Funders like NIH and Wellcome Trust now allow preprints to be cited in grants. Some journals, like eLife and PLOS, integrate preprint review directly. And new initiatives (like Review Commons and ASAPbio) are pushing to make peer review portable across platforms.

But the biggest shift? It’s happening in how R&D-centric organizations consume science.

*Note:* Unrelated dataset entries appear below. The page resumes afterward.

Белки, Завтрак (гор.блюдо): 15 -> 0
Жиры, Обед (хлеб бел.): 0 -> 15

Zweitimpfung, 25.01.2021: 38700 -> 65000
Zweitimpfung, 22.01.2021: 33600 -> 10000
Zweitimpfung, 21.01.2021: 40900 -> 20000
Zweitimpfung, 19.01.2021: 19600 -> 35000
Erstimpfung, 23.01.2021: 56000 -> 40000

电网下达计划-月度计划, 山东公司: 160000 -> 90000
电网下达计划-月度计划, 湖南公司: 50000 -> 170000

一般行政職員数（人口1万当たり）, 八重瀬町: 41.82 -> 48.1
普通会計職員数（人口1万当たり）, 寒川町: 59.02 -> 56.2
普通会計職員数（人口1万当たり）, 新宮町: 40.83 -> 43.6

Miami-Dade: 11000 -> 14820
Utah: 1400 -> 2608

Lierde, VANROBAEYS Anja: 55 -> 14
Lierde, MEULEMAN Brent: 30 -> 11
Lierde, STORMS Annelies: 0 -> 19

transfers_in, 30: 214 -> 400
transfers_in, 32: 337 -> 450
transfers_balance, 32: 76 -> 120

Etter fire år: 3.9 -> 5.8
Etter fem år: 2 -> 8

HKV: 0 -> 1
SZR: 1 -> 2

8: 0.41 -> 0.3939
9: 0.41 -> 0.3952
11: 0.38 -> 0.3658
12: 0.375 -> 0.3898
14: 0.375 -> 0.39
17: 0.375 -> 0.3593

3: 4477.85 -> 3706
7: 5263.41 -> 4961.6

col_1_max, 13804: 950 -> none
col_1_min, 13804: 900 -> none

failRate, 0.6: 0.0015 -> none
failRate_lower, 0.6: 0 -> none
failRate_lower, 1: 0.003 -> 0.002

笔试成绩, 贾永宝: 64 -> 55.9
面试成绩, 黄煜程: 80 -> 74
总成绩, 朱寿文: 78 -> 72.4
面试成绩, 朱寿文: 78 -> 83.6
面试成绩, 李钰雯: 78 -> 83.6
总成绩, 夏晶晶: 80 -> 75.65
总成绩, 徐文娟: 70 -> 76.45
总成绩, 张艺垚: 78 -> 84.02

Preprints are becoming the first filter for competitive landscaping, target tracking, and early academic engagement. Whether or not journals adapt fast enough is still an open question.

But the reality is clear:
Science moves faster when we stop waiting for permission to share it.

References:

  • Amaral, O. B. (2024). Comparing quality of reporting between preprints and peer-reviewed articles – first results are in!, ASAPbio.
  • Abdill, R. J., & Blekhman, R. (2019). Tracking the popularity and outcomes of all bioRxiv preprints. eLife.
  • Fraser, N., Brierley, L., Dey, G., et al. (2021). The evolving role of preprints in the dissemination of COVID-19 research and their impact on the science communication landscape. PLOS Biology.
  • Fu, D. Y., & Hughey, J. J. (2020). Releasing a preprint is associated with more attention and citations for the peer-reviewed article. eLife.
  • Sarabipour, S., Debat, H. J., Emmott, E., et al. (2019). On the value of preprints: An early career researcher perspective. PLOS Biology.
  • Klein, M., Broadwell, P., Farb, S. E., & Grappone, T. (2019). Comparing published scientific journal articles to their pre-print versions. International Journal on Digital Libraries.